# Terminally MCP — Planning Document
Version: 0.3
Last Updated: 2025-08-09
Status: Planning finalized for first-principles API and implementation roadmap with TDD. Pipe-pane chosen for logs.
---
## 1) Guiding Principles
- First-principles MCP design: we are not constrained by the current prototype; design APIs for the real needs.
- Simplicity first, durability always: prefer robust, easily testable mechanisms (pipe-pane, file offsets).
- Explicit over implicit: avoid prompt heuristics; use clear markers and precise targeting.
- Non-blocking by default for long-running processes; synchronous command execution remains available for quick tasks.
- Server-only concerns: no UI controls; focus on read/write/edit of terminals and logs via MCP tools.
- “Normal MCP payload”: continue returning content with type "text" and JSON string bodies (SDK default style).
- TDD: write tests first for each phase and feature; CI-ready.
---
## 2) Finalized Architecture
- tmux isolation
- Unique tmux socket per server instance (e.g., $TMP/terminally-mcp/<uuid>.sock).
- Single managed session created on startup.
- Windows represent “tabs”. We standardize on tmux window IDs (@N) as stable handles.
- Process execution
- Synchronous bounded execution: send command with START/END markers; slice output strictly between markers; optional ANSI stripping.
- Non-blocking processes: start/stop via key signaling; stdout/stderr observed from pane output.
- Logging (pipe-pane)
- For each pane, `tmux pipe-pane -o` appends raw bytes to a per-pane log file: $TMP/terminally-mcp/<socket-uuid>/pane-@N.log
- Logs are durable across server restarts; easy to tail via byte offsets.
- Primary consumption is line-count oriented (not time-based); optionally support byte offsets for durable streaming when needed.
- Concurrency and reliability
- Per-pane mutex/queue for send-keys/exec interactions (prevent interleaving).
- Avoid clearing panes by default; add an explicit flag if needed.
- All tmux invocations via spawn(argv), not exec strings (no shell quoting issues).
- Tab-delimited parsing for list commands to handle names with spaces.
- Shell/env
- Set tmux default-shell to $SHELL; optional login shell (e.g., zsh -l) to load user env (nvm, pyenv, PATH).
- Optionally accept cwd/env per tool call or tab creation.
- History and limits
- Configure tmux history-limit high but bounded.
- Read APIs default to last N lines; large reads supported via offsets.

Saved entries

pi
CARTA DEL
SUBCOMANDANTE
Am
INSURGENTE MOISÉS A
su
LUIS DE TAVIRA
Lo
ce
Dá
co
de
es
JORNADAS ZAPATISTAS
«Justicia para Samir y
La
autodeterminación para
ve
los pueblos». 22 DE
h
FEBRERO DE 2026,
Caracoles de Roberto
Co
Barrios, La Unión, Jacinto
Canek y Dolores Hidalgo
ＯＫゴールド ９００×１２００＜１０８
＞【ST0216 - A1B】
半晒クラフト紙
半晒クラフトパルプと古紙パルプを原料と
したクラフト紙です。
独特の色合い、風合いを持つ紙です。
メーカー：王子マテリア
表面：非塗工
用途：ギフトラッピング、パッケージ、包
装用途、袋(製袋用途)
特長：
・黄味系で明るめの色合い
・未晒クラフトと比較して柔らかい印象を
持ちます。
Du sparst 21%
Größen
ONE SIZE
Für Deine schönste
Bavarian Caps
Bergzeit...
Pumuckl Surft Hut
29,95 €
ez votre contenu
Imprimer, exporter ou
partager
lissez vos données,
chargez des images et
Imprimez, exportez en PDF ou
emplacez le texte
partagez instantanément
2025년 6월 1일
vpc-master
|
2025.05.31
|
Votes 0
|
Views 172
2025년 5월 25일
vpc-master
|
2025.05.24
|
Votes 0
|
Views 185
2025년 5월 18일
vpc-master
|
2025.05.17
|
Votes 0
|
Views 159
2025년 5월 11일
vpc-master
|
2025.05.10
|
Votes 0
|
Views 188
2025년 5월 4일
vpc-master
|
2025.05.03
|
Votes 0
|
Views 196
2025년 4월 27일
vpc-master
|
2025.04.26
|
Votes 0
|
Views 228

Required actions
A - Using the planning document, answer the following:
(i) Which tmux mechanism was chosen for logging?
(ii) What do tmux windows represent, and what do they use as stable handles?
(iii) How are tmux invocations made, instead of through exec strings?
B - Extend the planning document, picking up after its final line.

Task responses
A -
(i) Pipe-pane (`tmux pipe-pane -o`), which appends raw bytes to a per-pane log file.
(ii) Windows represent "tabs," and tmux window IDs (@N) serve as stable handles.
(iii) Through spawn(argv).

B -
---
## 3) First-Principles MCP API (Tools and Schemas)
Notes:
- All tool responses are returned as content array with a single entry `{ type: "text", text: JSON.stringify(result) }` to align with “normal MCP payload”.
- We standardize on window identifiers as tmux window IDs (e.g., "@1").
- We are not maintaining backwards compatibility with the prototype tools; this is a clean API.
### 3.1 Tools Overview
- create_tab
- list_tabs
- read_logs_from_tab
- execute_command
- start_process
- stop_process
- (Optional) stream_logs_from_tab
- (Optional) set_history_limit
### 3.2 Tool Schemas (JSON-like)
Tool: create_tab
- description: Create a new terminal tab (tmux window)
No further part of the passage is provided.